Mr. Avuncular: I truly hope you do. You can be cheered up knowing that you’ll always have your cats. They make you happier than a guy would. And that’s alright! If you can accept that, then you can be happy.
Despite my warped, codependent brain, I wasn’t far gone enough not to notice that there was something incredibly weird about that little exchange. He was clearly fucking with me in some sort of strange passive-aggressive, manipulative way – pretending to dispense “advice” and be my friend when really he was trying to hurt me. And I have no idea why. And I find it especially troubling that he would try to hurt somebody he knows was going through a divorce and who freely admits to being depressed. It’s almost sadistic. Maybe you don’t pick up any of that from the chat I posted above but, believe me, all my intuition tells me I am right.

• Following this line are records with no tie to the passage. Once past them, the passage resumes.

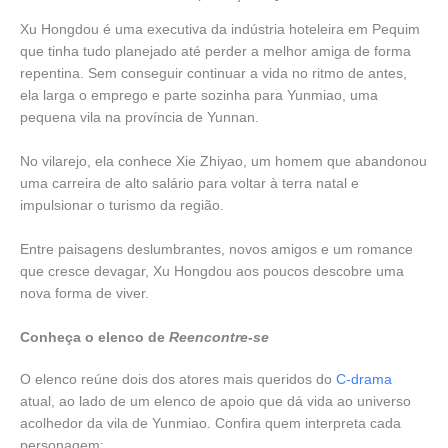
Xu Hongdou é uma executiva da indústria hoteleira em Pequim
que tinha tudo planejado até perder a melhor amiga de forma
repentina. Sem conseguir continuar a vida no ritmo de antes,
ela larga o emprego e parte sozinha para Yunmiao, uma
pequena vila na província de Yunnan.
No vilarejo, ela conhece Xie Zhiyao, um homem que abandonou
uma carreira de alto salário para voltar à terra natal e
impulsionar o turismo da região.
Entre paisagens deslumbrantes, novos amigos e um romance
que cresce devagar, Xu Hongdou aos poucos descobre uma
nova forma de viver.
Conheça o elenco de
Reencontre-se
O elenco reúne dois dos atores mais queridos do
C-drama
atual, ao lado de um elenco de apoio que dá vida ao universo
acolhedor da vila de Yunmiao. Confira quem interpreta cada
personagem: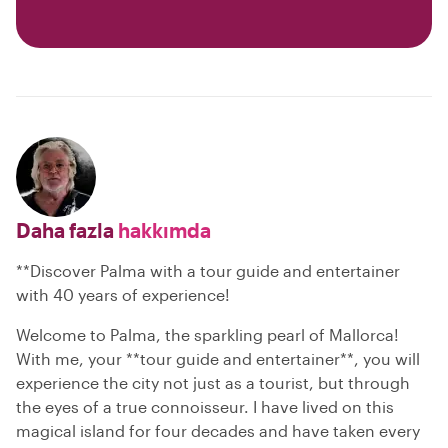
Daha fazla
hakkımda
**Discover Palma with a tour guide and entertainer
with 40 years of experience!
Welcome to Palma, the sparkling pearl of Mallorca!
With me, your **tour guide and entertainer**, you will
experience the city not just as a tourist, but through
the eyes of a true connoisseur. I have lived on this
magical island for four decades and have taken every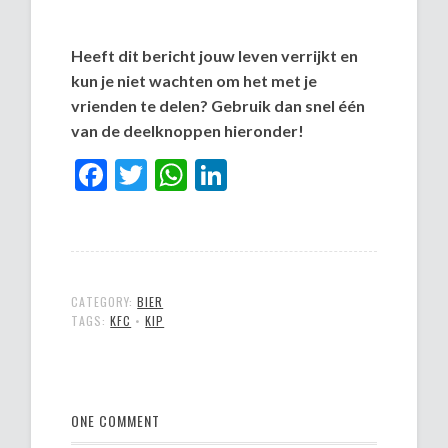
Heeft dit bericht jouw leven verrijkt en
kun je niet wachten om het met je
vrienden te delen? Gebruik dan snel één
van de deelknoppen hieronder!
Facebook
Twitter
WhatsApp
LinkedIn
CATEGORY:
BIER
TAGS:
KFC
•
KIP
ONE COMMENT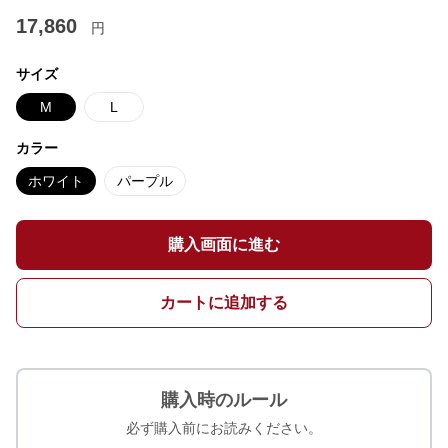
17,860
円
サイズ
M
L
カラー
ホワイト
パープル
購入画面に進む
カートに追加する
購入時のルール
必ず購入前にお読みください。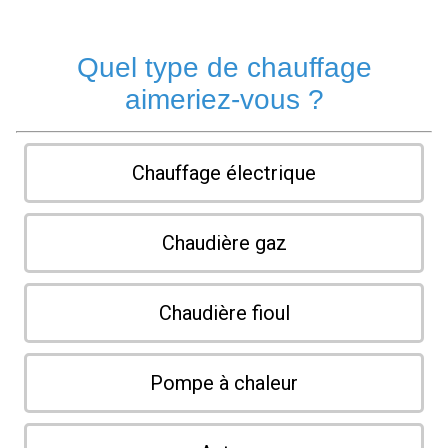
Quel type de chauffage
aimeriez-vous ?
Chauffage électrique
Chaudière gaz
Chaudière fioul
Pompe à chaleur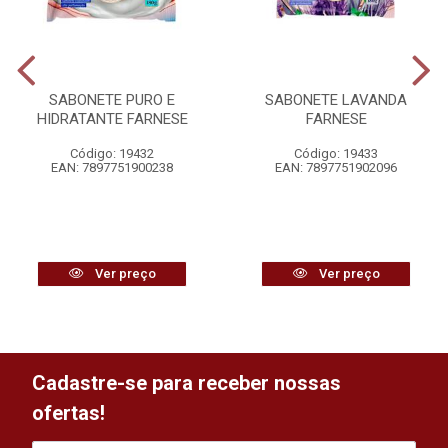
SABONETE PURO E
SABONETE LAVANDA
HIDRATANTE FARNESE
FARNESE
Código: 19432
Código: 19433
EAN: 7897751900238
EAN: 7897751902096
Ver preço
Ver preço
Cadastre-se para receber nossas
ofertas!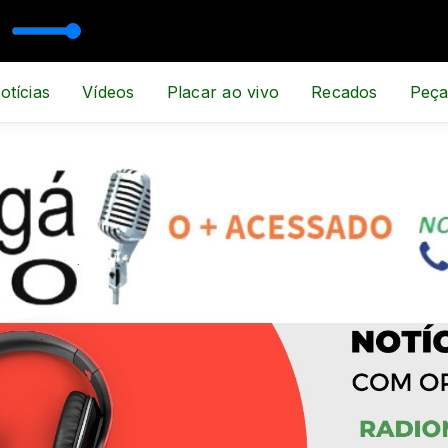
SPORTE E NOTÍCIA
otícias
Vídeos
Placar ao vivo
Recados
Peça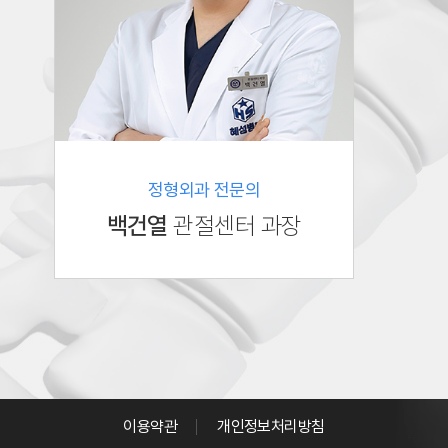
정형외과 전문의
백건열
관절센터 과장
이용약관
개인정보처리방침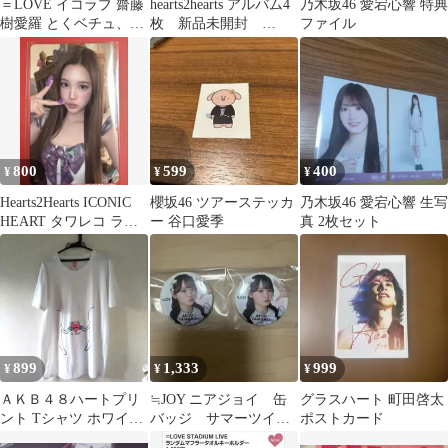
＝LOVE イコラブ 齋藤
hearts2hearts アルバム4
乃木坂46 愛宕心響 特典
樹愛羅 とくベチュ、し
枚 新品未開封
ファイル
て 直筆
ICONIC HEART
800
599
400
¥
¥
¥
Hearts2Hearts ICONIC
櫻坂46 ツアーステッカ
乃木坂46 愛宕心響 生写
HEART タワレコ ラキ
ー 谷口愛季
真 2枚セット
ドロ エイナ
899
1,333
999
¥
¥
¥
ＡＫＢ４８ハートプリ
≒JOY ニアジョイ 缶
グラスハート 町田啓太
ント Tシャツ ホワイト
バッジ サマーツイン
ポストカード
Lサイズ
テール 山野愛月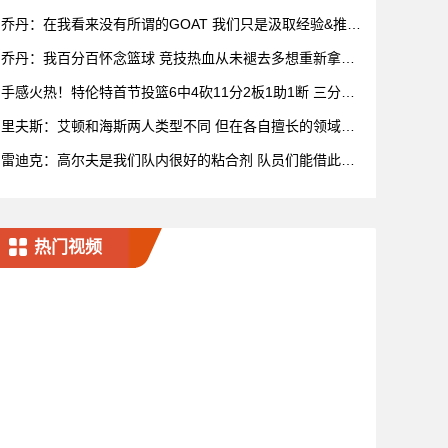
乔丹：在我看来没有所谓的GOAT 我们只是汲取经验&推动
比赛发展
乔丹：我百分百怀念篮球 竞技热血从未褪去多想重新拿球
再战一场
手感火热！特伦特首节投篮6中4砍11分2板1助1断 三分5
中3
里夫斯：艾顿和海斯两人类型不同 但在各自擅长的领域都
很有效率
雷迪克：高尔夫是我们队内很好的粘合剂 队员们能借此尽
情放松
热门视频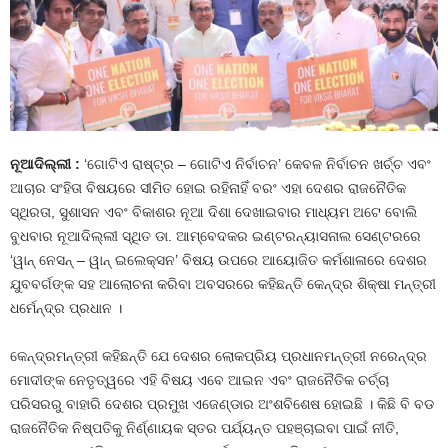
ନୂଆଦିଲ୍ଲୀ :
‘ଗୋଟିଏ ରାଷ୍ଟ୍ର – ଗୋଟିଏ ନିର୍ବାଚନ’ କେବଳ ନିର୍ବାଚନ ଖର୍ଚ୍ଚ ଏବଂ
ଆଚାର ସଂହିତା ବିଷୟରେ ସୀମିତ ହୋଇ ରହିନାହିଁ ବରଂ ଏହା ଦେଶର ରାଜନୈତିକ
ସ୍ଥିରତା, ସୁଶାସନ ଏବଂ ବିକାଶର ନୂଆ ଦିଶା ଦେଖାଇବାର ମାଧ୍ୟମ ଅଟେ ବୋଲି
ବୁଧବାର ନୂଆଦିଲ୍ଲୀ ସ୍ଥିତ ଡା. ଆମ୍ବେଦକର ଇଣ୍ଟରନ୍ୟାସନାଲ ସେଣ୍ଟରରେ
‘ୱାନ୍ ନେସନ୍ – ୱାନ୍ ଇଲେକ୍ସନ’ ବିଷୟ ଉପରେ ଆୟୋଜିତ କର୍ମଶାଳାରେ ଦେଶର
ଯୁବବର୍ଗଙ୍କ ସହ ଆଲୋଚନା କରିବା ଅବସରରେ କହିଛନ୍ତି କେନ୍ଦ୍ର ଶିକ୍ଷା ମନ୍ତ୍ରୀ
ଧର୍ମେନ୍ଦ୍ର ପ୍ରଧାନ ।
କେନ୍ଦ୍ରମନ୍ତ୍ରୀ କହିଛନ୍ତି ଯେ ଦେଶର ଲୋକପ୍ରିୟ ପ୍ରଧାନମନ୍ତ୍ରୀ ନରେନ୍ଦ୍ର
ମୋଦୀଙ୍କ ନେତୃତ୍ୱରେ ଏହି ବିଷୟ ଏବେ ଆଇନ ଏବଂ ରାଜନୈତିକ ଚର୍ଚ୍ଚା
ପରିସରରୁ ବାହାରି ଦେଶର ପ୍ରମୁଖ ଏଜେଣ୍ଡାର ଅଂଶବିଶେଷ ହୋଇଛି । କିଛି ବି ବଡ
ରାଜନୈତିକ ନିଷ୍ପତିକୁ ନିର୍ଣ୍ଣାୟକ ସ୍ତର ପର୍ଯ୍ୟନ୍ତ ପହଞ୍ଚାଇବା ପାଇଁ ନୀତି,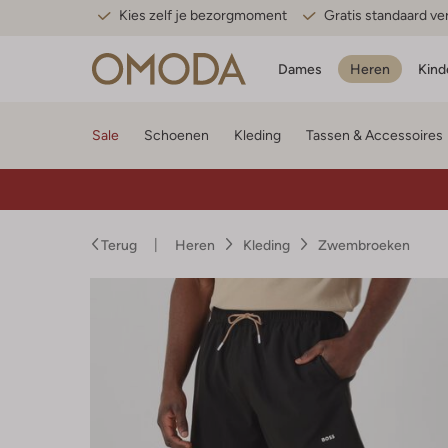
Kies zelf je bezorgmoment
Gratis standaard v
Dames
Heren
Kind
Sale
Schoenen
Kleding
Tassen & Accessoires
Terug
Heren
Kleding
Zwembroeken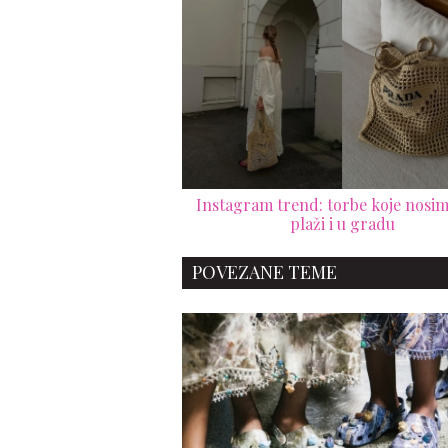
Instagram trend: torbe koje nosim
plaži i u gradu
POVEZANE TEME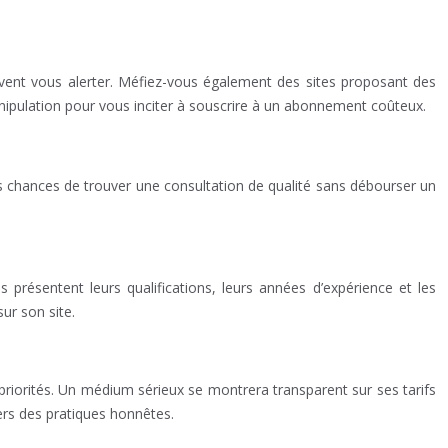
ent vous alerter. Méfiez-vous également des sites proposant des
nipulation pour vous inciter à souscrire à un abonnement coûteux.
vos chances de trouver une consultation de qualité sans débourser un
présentent leurs qualifications, leurs années d’expérience et les
ur son site.
priorités. Un médium sérieux se montrera transparent sur ses tarifs
ers des pratiques honnêtes.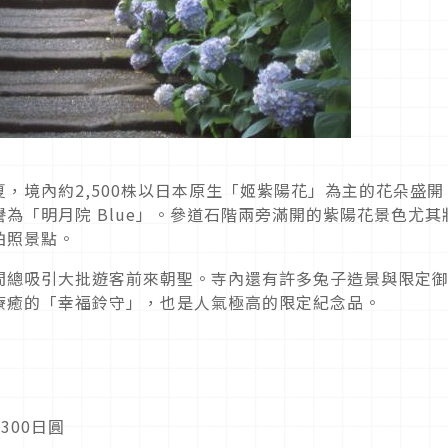
，境內約2,500株以日本原生「姬紫陽花」為主的花朵盛開
為「明月院 Blue」。參道石階兩旁滿開的紫陽花景色尤其
拍照景點。
間總吸引大批遊客前來朝聖。寺內還有許多兔子造景與限定
療癒的「幸福鈴守」，也是人氣極高的限定紀念品。
300日圓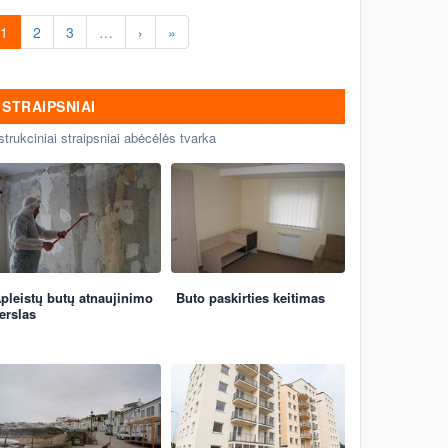
1
2
3
…
›
»
STRAIPSNIAI
strukciniai straipsniai abėcėlės tvarka
pleistų butų atnaujinimo
Buto paskirties keitimas
erslas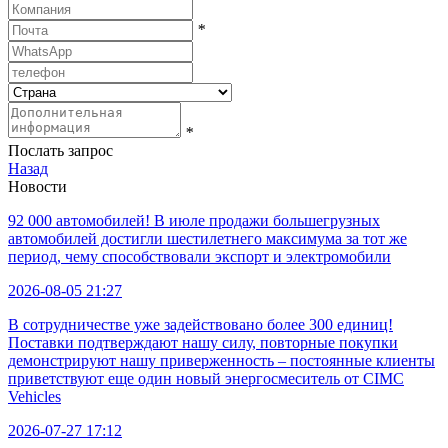
*
*
Послать запрос
Назад
Новости
92 000 автомобилей! В июле продажи большегрузных
автомобилей достигли шестилетнего максимума за тот же
период, чему способствовали экспорт и электромобили
2026-08-05 21:27
В сотрудничестве уже задействовано более 300 единиц!
Поставки подтверждают нашу силу, повторные покупки
демонстрируют нашу приверженность – постоянные клиенты
приветствуют еще один новый энергосмеситель от CIMC
Vehicles
2026-07-27 17:12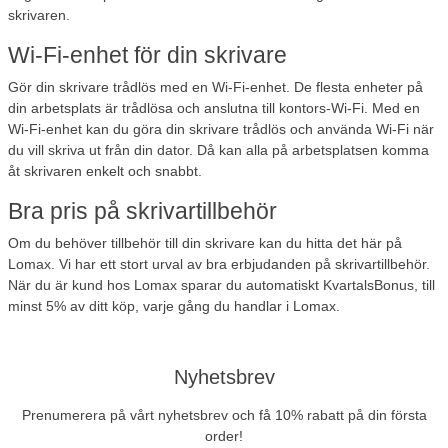
skrivaren.
Wi-Fi-enhet för din skrivare
Gör din skrivare trådlös med en Wi-Fi-enhet. De flesta enheter på
din arbetsplats är trådlösa och anslutna till kontors-Wi-Fi. Med en
Wi-Fi-enhet kan du göra din skrivare trådlös och använda Wi-Fi när
du vill skriva ut från din dator. Då kan alla på arbetsplatsen komma
åt skrivaren enkelt och snabbt.
Bra pris på skrivartillbehör
Om du behöver tillbehör till din skrivare kan du hitta det här på
Lomax. Vi har ett stort urval av bra erbjudanden på skrivartillbehör.
När du är kund hos Lomax sparar du automatiskt KvartalsBonus, till
minst 5% av ditt köp, varje gång du handlar i Lomax.
Nyhetsbrev
Prenumerera på vårt nyhetsbrev och få 10% rabatt på din första
order!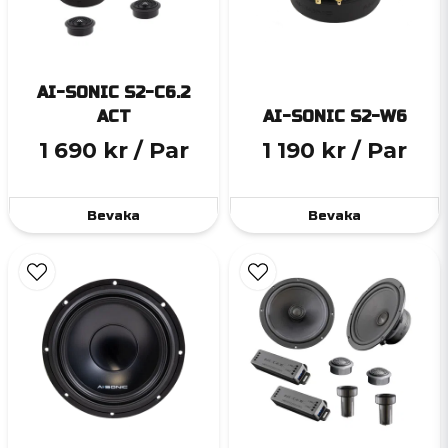
AI-SONIC S2-C6.2
ACT
AI-SONIC S2-W6
1 690 kr
/ Par
1 190 kr
/ Par
Bevaka
Bevaka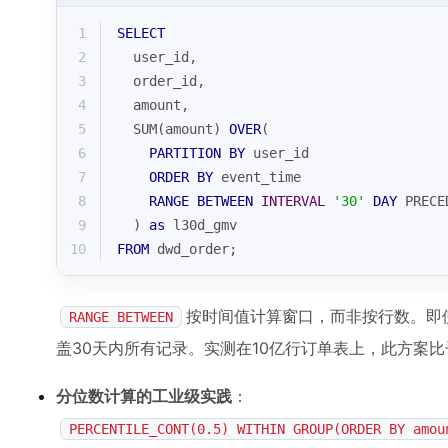
1
SELECT
2
  user_id,
3
  order_id,
4
  amount,
5
SUM
(amount) 
OVER
(
6
PARTITION
BY
 user_id 
7
ORDER
BY
 event_time 
8
RANGE
BETWEEN
INTERVAL
'30'
DAY
 PRECE
9
  ) 
as
 l30d_gmv
10
FROM
 dwd_order;
按时间值计算窗口，而非按行数。即使
RANGE BETWEEN
盖30天内所有记录。实测在10亿行订单表上，此方案比
分位数计算的工业级实践
：
PERCENTILE_CONT(0.5) WITHIN GROUP(ORDER BY amou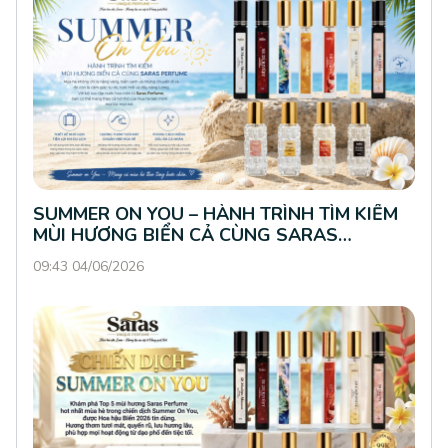
SUMMER ON YOU – HÀNH TRÌNH TÌM KIẾM
MÙI HƯƠNG BIỂN CẢ CÙNG SARAS
PERFUME
09:43 04/06/2026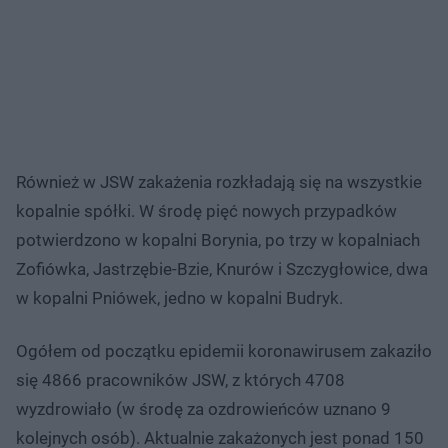
Również w JSW zakażenia rozkładają się na wszystkie
kopalnie spółki. W środę pięć nowych przypadków
potwierdzono w kopalni Borynia, po trzy w kopalniach
Zofiówka, Jastrzębie-Bzie, Knurów i Szczygłowice, dwa
w kopalni Pniówek, jedno w kopalni Budryk.
Ogółem od początku epidemii koronawirusem zakaziło
się 4866 pracowników JSW, z których 4708
wyzdrowiało (w środę za ozdrowieńców uznano 9
kolejnych osób). Aktualnie zakażonych jest ponad 150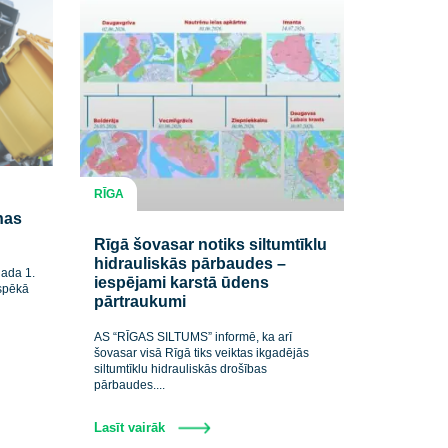
RĪGA
. mainīsies
saimniekošanas
Rīgā šovasar notiks siltumtī
hidrauliskās pārbaudes –
rmē, ka no 2026. gada 1.
iespējami karstā ūdens
stspilsētā stāsies spēkā
pārtraukumi
..
AS “RĪGAS SILTUMS” informē, ka arī
šovasar visā Rīgā tiks veiktas ikgadējā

These are the kind of people I work with. I have realized too late that I set myself up for these kind of experiences because I am far too trusting, and let people into my life who have no business being there, and tell them things they have no business knowing. Really there were two very unhealthy people involved in the above chat exchange – Mr. Avuncular, for obvious reasons, and me, for recognizing that people are unsafe but still keeping them nearby because I want them to like me. I also share inappropriate things with inappropriate people. I was beating myself up about that before writing this post (because, c’mon, oversharers are embarrassing!) but, you know what? It’s probably inevitable that I do that given that I am living in a foreign country by myself with no contact with my family. Looking for a connection with other people is intensely human, and intensely normal. I just need to make sure that I spend more time with my real friends outside of work, so that I don’t get lonely, and then end up getting too close to people at work.
My company has started allowing some of its employees to work from home if they want to. I dread the feeling of social isolation I know from my massage days that I would get if I stayed at home all day, but, on the other hand, I hate the fake and meaningless work interactions i have. Why not work from home so, at the very least, my cats and dogs will have me all to themselves?
Have any of you lot ever worked from home? If so, did you like it?